Good News and Bad News for Exhausted Coral Reefs
Coral reefs have been going through the roughest bleaching phenomenon since 1998. That event appears to have come to an end in 2017. That's the good news.
But scientists at the National Ocean and Atmospheric Administration (NOAA) are concerned that there will not be enough time to allow recovery before the next event.
Coral reefs begin to bleach when they come into contact with water that is especially warm. So you guessed it, this is another symptom of rising ocean temperatures due to global warming. Ocean temperatures rise because they absorb much of the carbon dioxide in the atmosphere. Since humans began the Industrial Age, global carbon dioxide levels have been rising dramatically. Ocean temperatures have been rising as well, which leads to bleaching and destruction of coral reefs.
Coral reefs are the forests of the ocean. They support large amounts of marine life vital to the food chain. When coral reefs begin to die, the crustaceans and small animals that live within the reefs and find shelter from bigger predators begin to die off as well.

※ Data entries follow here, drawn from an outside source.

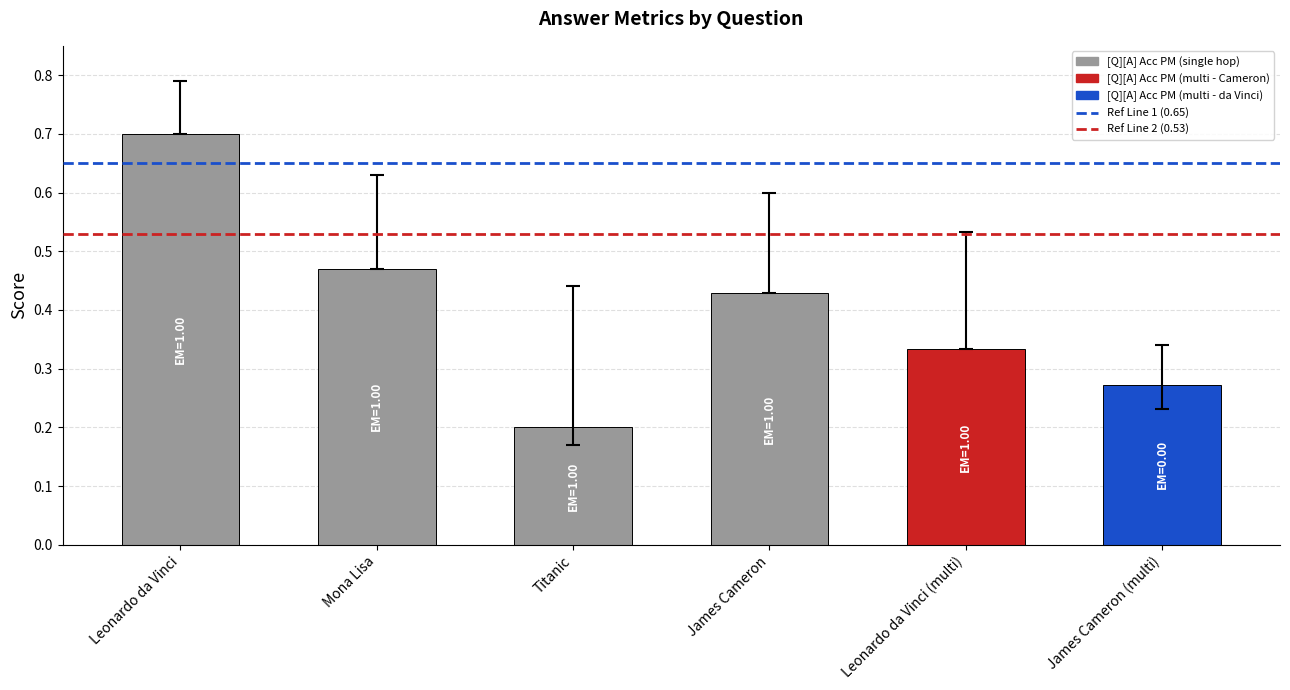

Which category has the highest value across all series?

Leonardo da Vinci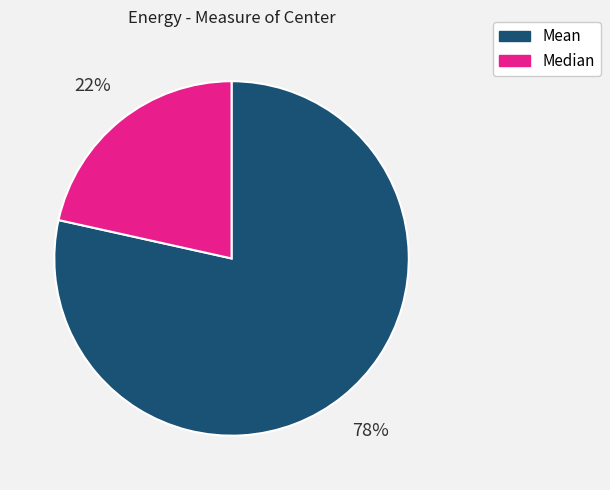

Which slice is the smallest?

Median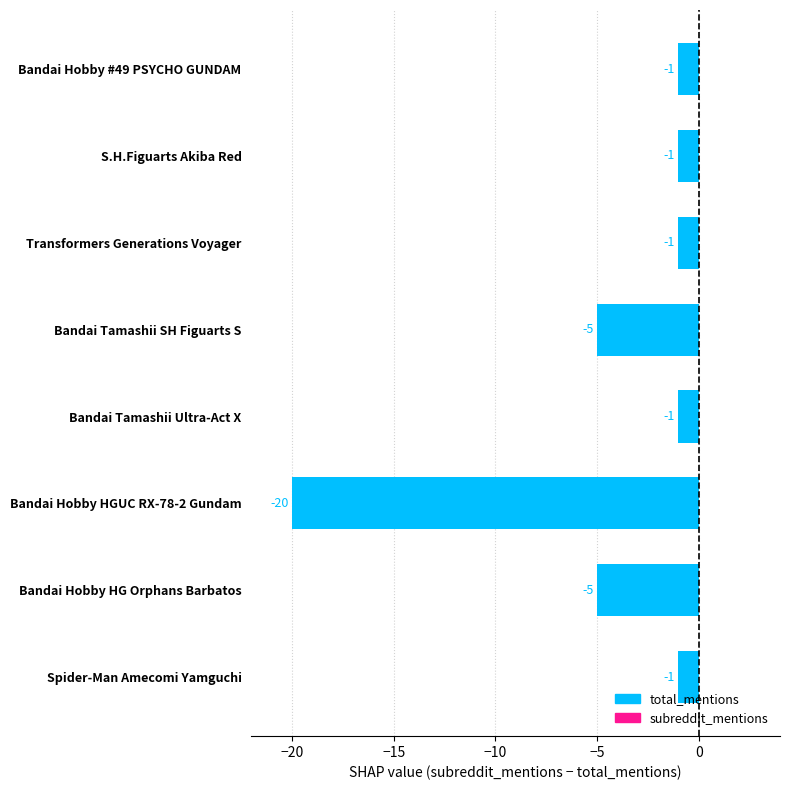

The value at Spider-Man Amecomi Yamguchi is -2. True or false?

False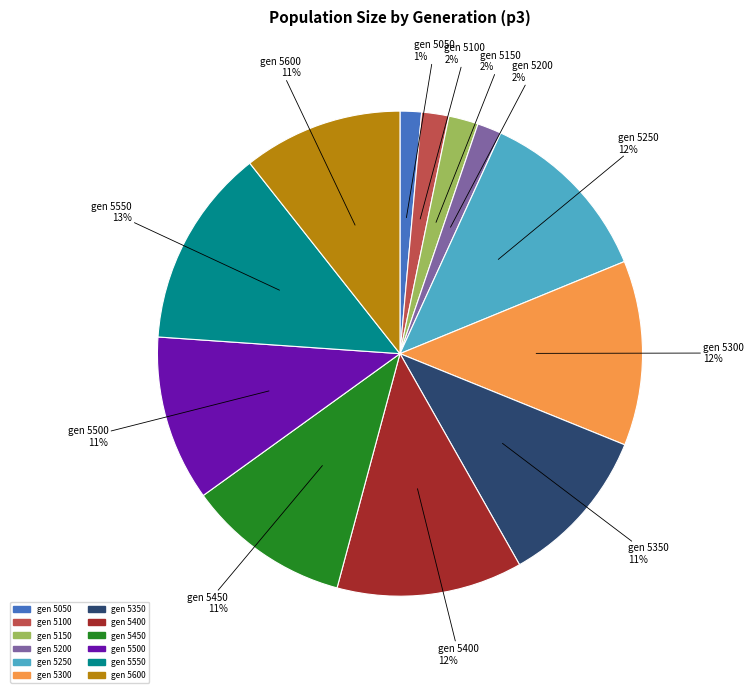

To the nearest percent, what is the average slice percentage?

8%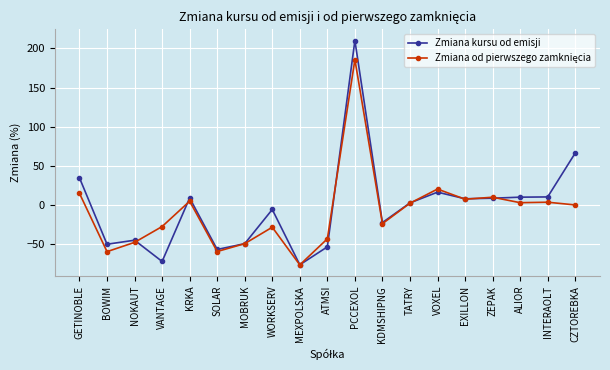

True or false: Zmiana kursu od emisji has a value of 16.3 at VOXEL.

True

This causes a chain reaction, and predator fish begin to die off from insufficient food.
Scientists fear that the bleaching is now going to be the new norm in the world's oceans, affecting the northern and southern hemisphere oceans in alternation.
The most recent bleaching event began in 2014 as warm water spread across the Pacific Ocean. The event continued through 2015 and early 2016 from a strong El Niño weather pattern. The unprecedented warm weather of the past year has made it continue. While coral bleaching was first seen over the past few decades, the most recent event was the longest on record.
Mark Eakin, head of the Coral Reef Watch program at NOAA, commented on the possibility that the bleaching even could become the norm. "At some point, we're probably going to hit that level [of global warming] where it doesn't go away and it's continuous. The climate models have been saying for well over a decade that we're looking to some time around the 2020s where global bleaching becomes the norm."
When coral is moderately stressed it begins to change color, a process called "fluorescing" and a sign that the coral is in trouble. Coral will show fluorescing when it is either being affected by cold water or too much warm water. The difference is that it recovers after the cold water passes. But the warm water leads to bleaching, and if not given to time recover, death.